**REQUIREMENT**
Only the lines below from the one containing "pinky tip: (195, 250)" to the one containing "index tip: (90, 243)" should be repeated, both included and unchanged.

Human pose images with coordinates:
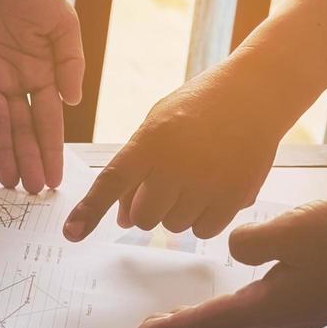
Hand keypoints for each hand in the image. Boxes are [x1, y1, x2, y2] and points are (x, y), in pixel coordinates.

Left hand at [0, 0, 84, 192]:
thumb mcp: (62, 21)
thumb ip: (71, 61)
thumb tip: (73, 100)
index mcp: (43, 74)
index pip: (49, 121)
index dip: (51, 149)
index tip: (55, 178)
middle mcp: (15, 83)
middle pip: (22, 130)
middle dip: (28, 160)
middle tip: (31, 190)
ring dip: (2, 153)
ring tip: (9, 180)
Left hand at [62, 53, 284, 241]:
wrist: (255, 94)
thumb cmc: (199, 107)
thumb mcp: (158, 125)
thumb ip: (135, 170)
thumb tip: (122, 220)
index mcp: (150, 141)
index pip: (112, 181)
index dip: (90, 211)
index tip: (72, 233)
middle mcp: (176, 165)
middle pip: (143, 217)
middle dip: (148, 207)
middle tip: (167, 183)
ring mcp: (206, 183)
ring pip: (173, 227)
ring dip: (178, 211)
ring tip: (195, 178)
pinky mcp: (234, 198)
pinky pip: (204, 231)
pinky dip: (203, 218)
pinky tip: (212, 189)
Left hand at [132, 196, 326, 327]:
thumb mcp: (295, 229)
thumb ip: (252, 241)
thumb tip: (234, 249)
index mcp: (274, 307)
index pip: (209, 321)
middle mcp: (288, 318)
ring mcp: (309, 311)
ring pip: (247, 320)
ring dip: (214, 320)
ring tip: (188, 317)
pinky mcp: (326, 298)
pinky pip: (270, 308)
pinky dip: (243, 306)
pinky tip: (244, 293)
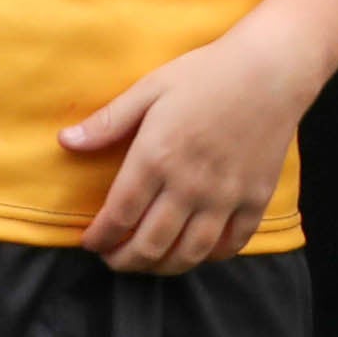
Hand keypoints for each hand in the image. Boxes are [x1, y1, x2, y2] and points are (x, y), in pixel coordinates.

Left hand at [63, 30, 313, 274]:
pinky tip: (195, 250)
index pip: (119, 215)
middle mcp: (189, 185)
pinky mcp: (254, 199)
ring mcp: (225, 196)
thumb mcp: (150, 88)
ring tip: (148, 262)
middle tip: (113, 259)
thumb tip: (65, 141)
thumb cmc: (207, 73)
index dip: (100, 237)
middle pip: (150, 244)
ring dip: (162, 267)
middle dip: (124, 261)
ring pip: (188, 253)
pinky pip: (231, 244)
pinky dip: (210, 256)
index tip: (90, 243)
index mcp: (157, 157)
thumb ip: (108, 121)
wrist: (271, 69)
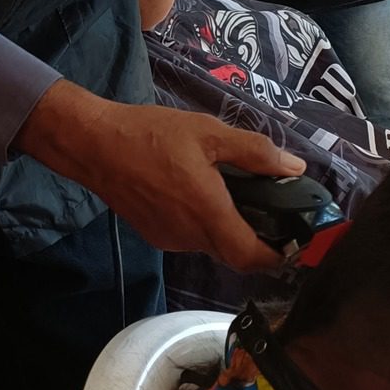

**ANSWER TO THE EXERCISE**
pinky tip: (195, 250)
index pip: (119, 215)
middle mcp: (189, 185)
pinky mcp: (254, 199)
ring mcp: (225, 196)
thumb mcp: (150, 88)
ring tip: (148, 262)
middle tip: (113, 259)
thumb tip: (65, 141)
thumb cmc: (207, 73)
index dip: (100, 237)
middle pip: (150, 244)
ring dip: (162, 267)
middle dip: (124, 261)
ring pip: (188, 253)
pinky pip: (231, 244)
pinky dip: (210, 256)
index tip: (90, 243)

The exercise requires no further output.